С самого раннего написания – моя первая книга «Моменты взаимодействия» содержит острую критику – мне было неудобно изучать результаты, поскольку они обычно проводятся. Учитывая нерепрезентативные группы пациентов, психотерапии с ручным управлением и графики дозирования жестких лекарств, удивительно, что исследования находят такую ​​же выгоду, как и они. (Как и большинство клиницистов, я не могу поколебать уверенность в том, что полезность того, что мы делаем в офисе, больше того, что предлагают эти неуклюжие исследования).
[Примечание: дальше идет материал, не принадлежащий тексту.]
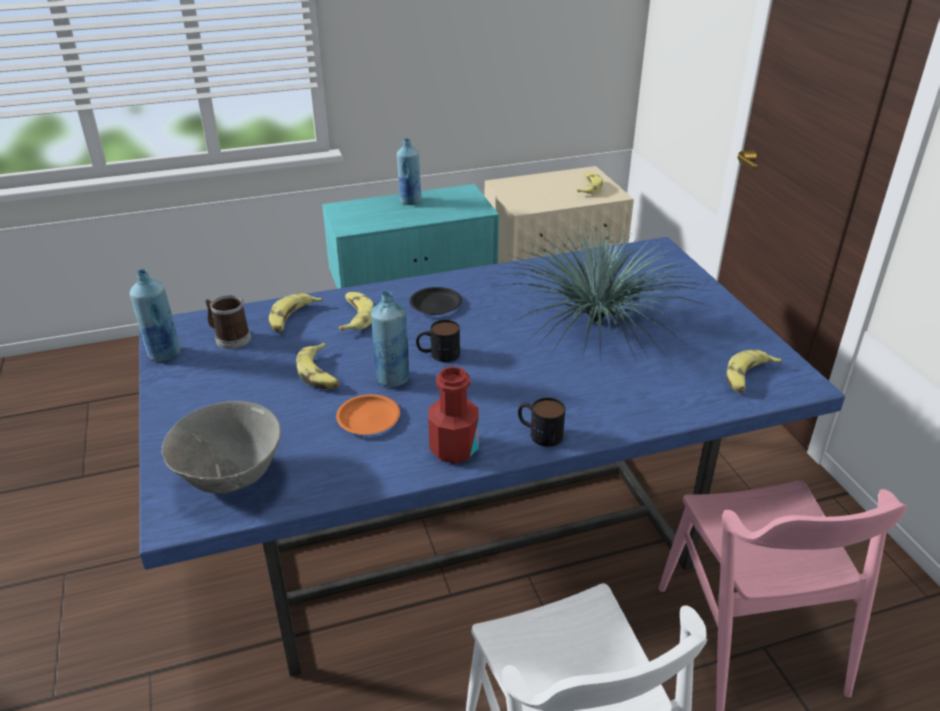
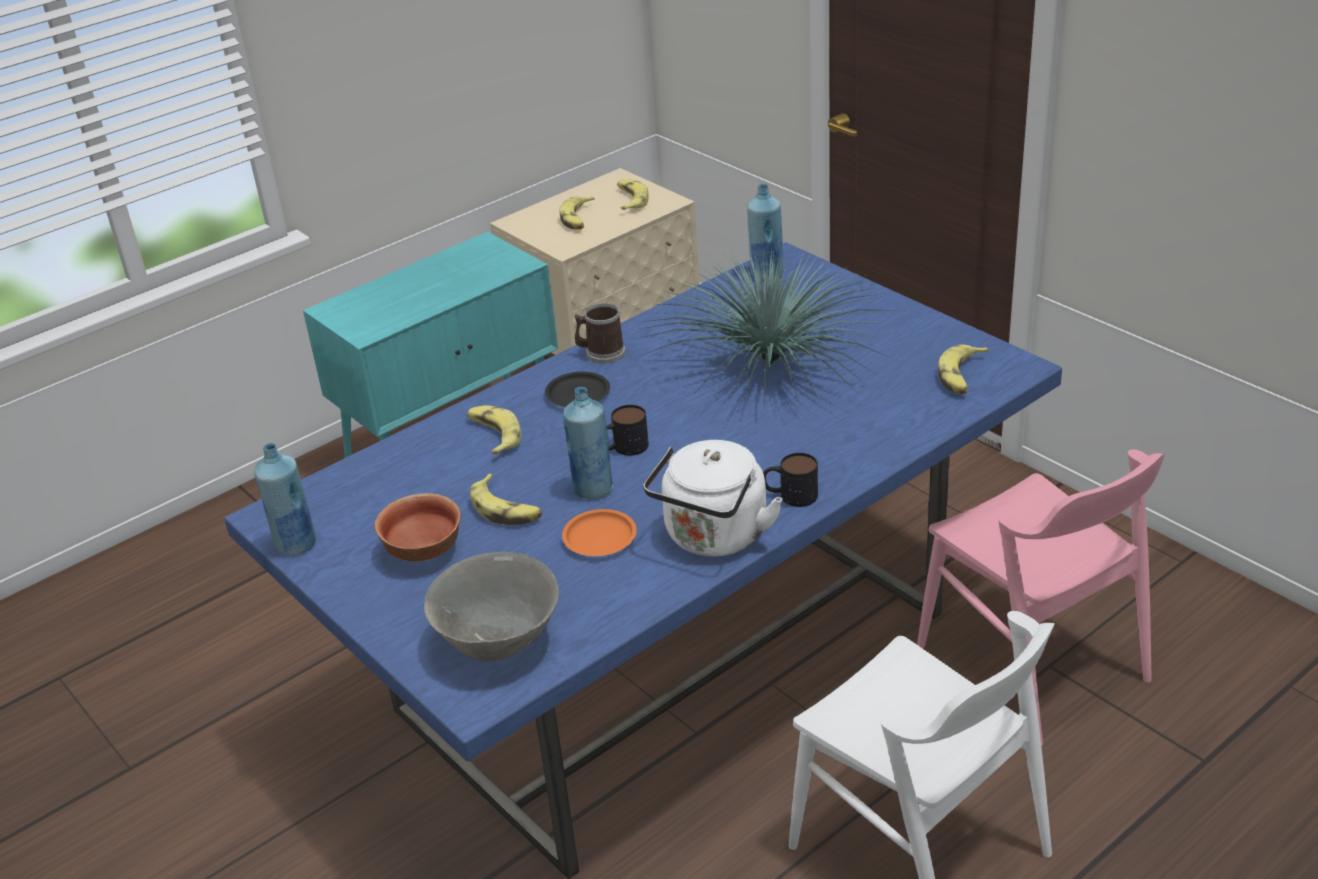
camera: 20 degrees left, 0 degrees up
(229, 338) = (362, 503): mug -> mug (601, 353)
(241, 387) = (425, 551): none -> bowl
(292, 319) = (419, 459): banana -> banana (578, 219)
(410, 201) = (420, 276): blue bottle -> blue bottle (766, 274)
(454, 448) = (714, 538): red bottle -> white kettle

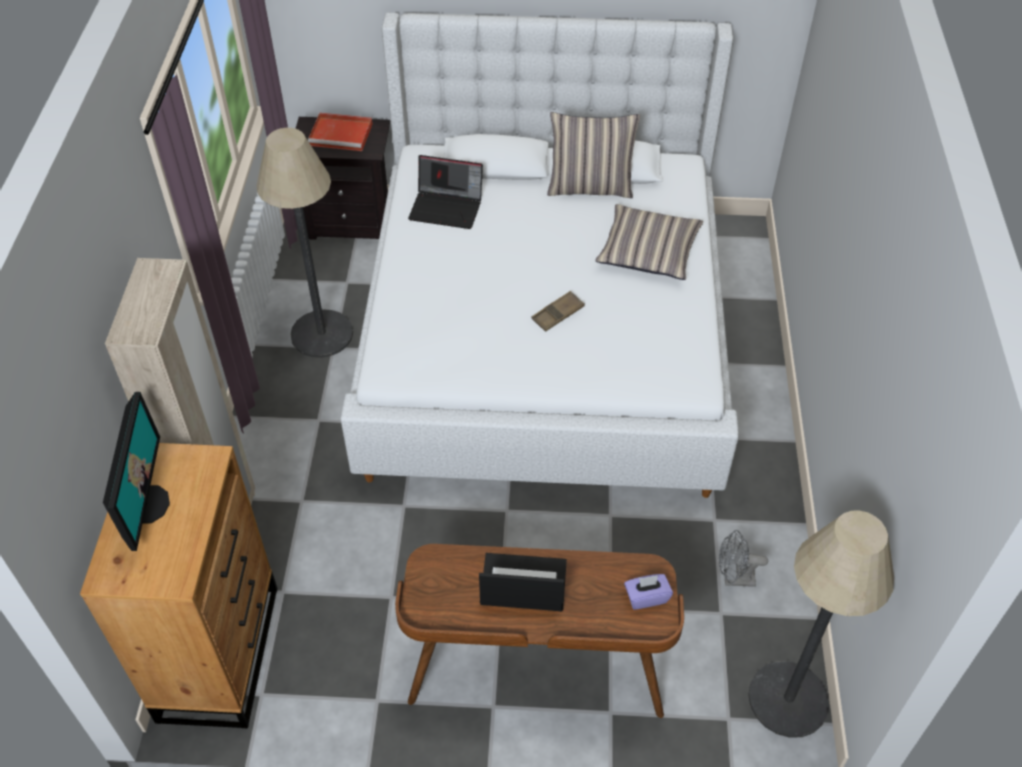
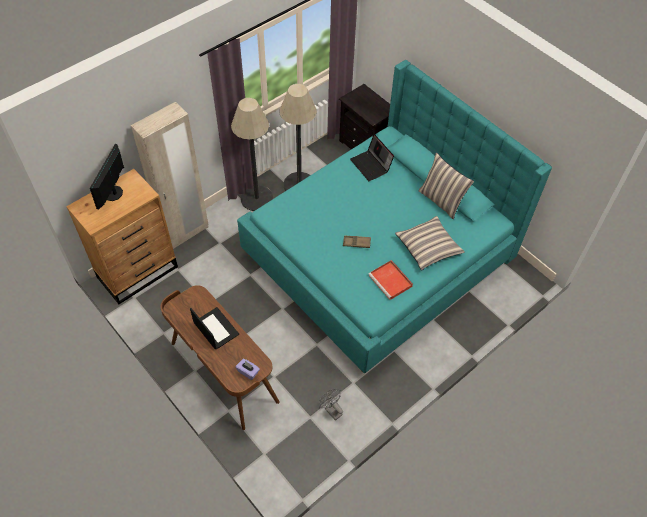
camera: 45 degrees right, 5 degrees up
(147, 504) = (114, 193): monitor -> monitor turned 150 degrees clockwise
(342, 134) = (370, 103): red tray -> red tray (391, 281)
(545, 338) = (380, 255): white bed -> turquoise bed
(788, 699) = (293, 469): floor lamp -> floor lamp (256, 198)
Тем не менее формальное обоснование лечения психического здоровья не противоречит принятому в значительной части медицины. Критики могут искать больше уверенности, чем это возможно. , , Но публикация, как я писал, заключалась не в том, чтобы сделать дело для лечения. Речь идет о отрезвляющем эффекте рассматриваемой метрики. Самые оптимистичные исследования показывают, что полномочия врачей ограничены.

Последующая мысль: теперь я понимаю, почему я попросил освободиться от комментариев к комментариям читателей, даже стимулирующих их. То, что появляется в моем письме, плотное, эллиптическое, не более ясное, чем то, что было раньше. Я вижу, что мне нужно будет перечитать мою предыдущую публикацию о характере блогов. Тем не менее – благодаря всем, кто отважился на мнение.